» **Instructions to follow**: Please reproduce all of the data below exactly, leaving each picture out.

START Data provided

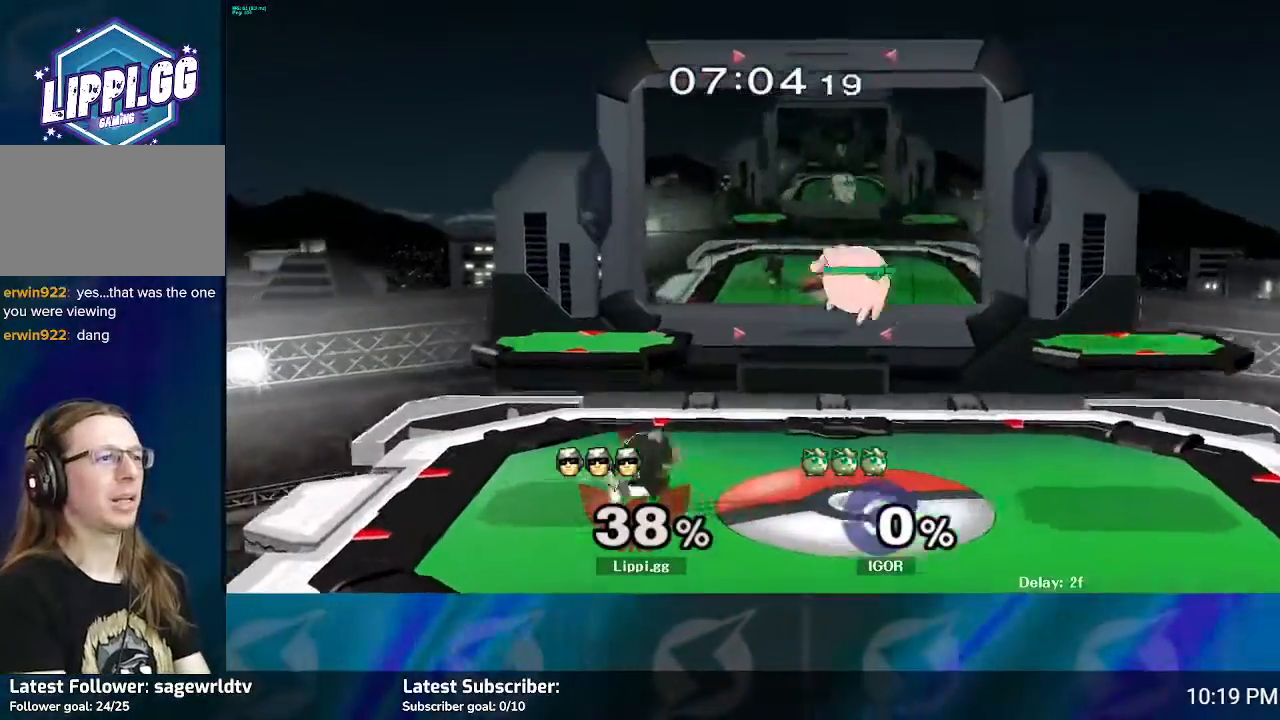
{"buttons": ["Y"], "left_stick": "right", "right_stick": "center", "events": [[166, "L1", "up"], [267, "Y", "down"], [367, "Y", "up"], [367, "left_stick", "right"], [433, "Y", "down"]]}
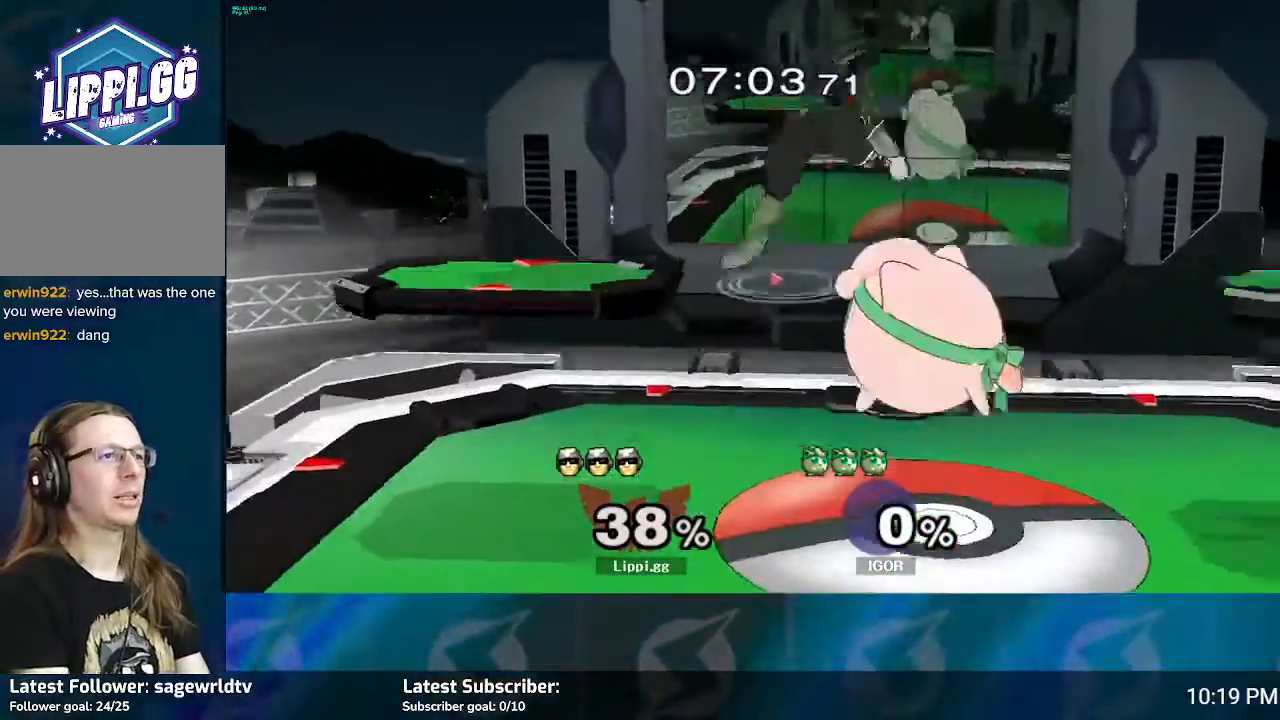
{"buttons": [], "left_stick": "down", "right_stick": "center", "events": [[33, "Y", "up"], [434, "left_stick", "down"]]}
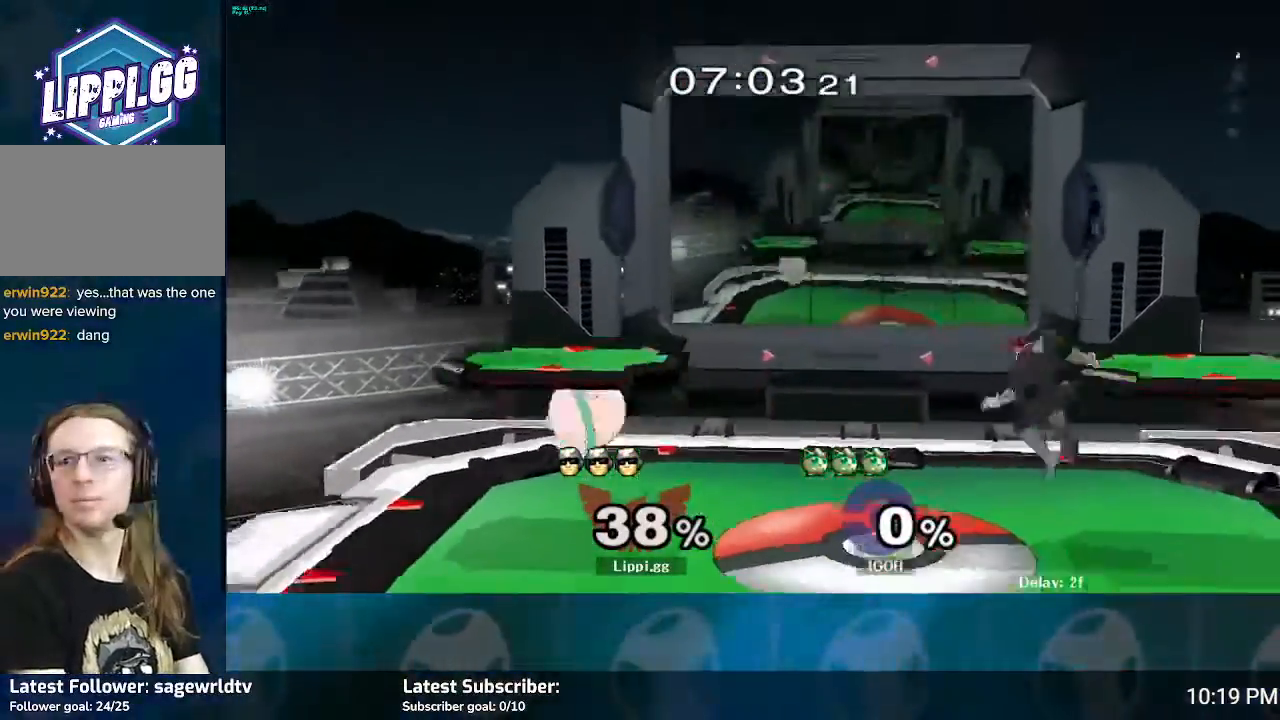
{"buttons": [], "left_stick": "up-left", "right_stick": "center", "events": [[133, "left_stick", "center"], [267, "left_stick", "right"], [433, "left_stick", "up-left"]]}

END Data provided

» **Your solution**:
{"buttons": ["Y"], "left_stick": "right", "right_stick": "center", "events": [[166, "L1", "up"], [267, "Y", "down"], [367, "Y", "up"], [367, "left_stick", "right"], [433, "Y", "down"]]}
{"buttons": [], "left_stick": "down", "right_stick": "center", "events": [[33, "Y", "up"], [434, "left_stick", "down"]]}
{"buttons": [], "left_stick": "up-left", "right_stick": "center", "events": [[133, "left_stick", "center"], [267, "left_stick", "right"], [433, "left_stick", "up-left"]]}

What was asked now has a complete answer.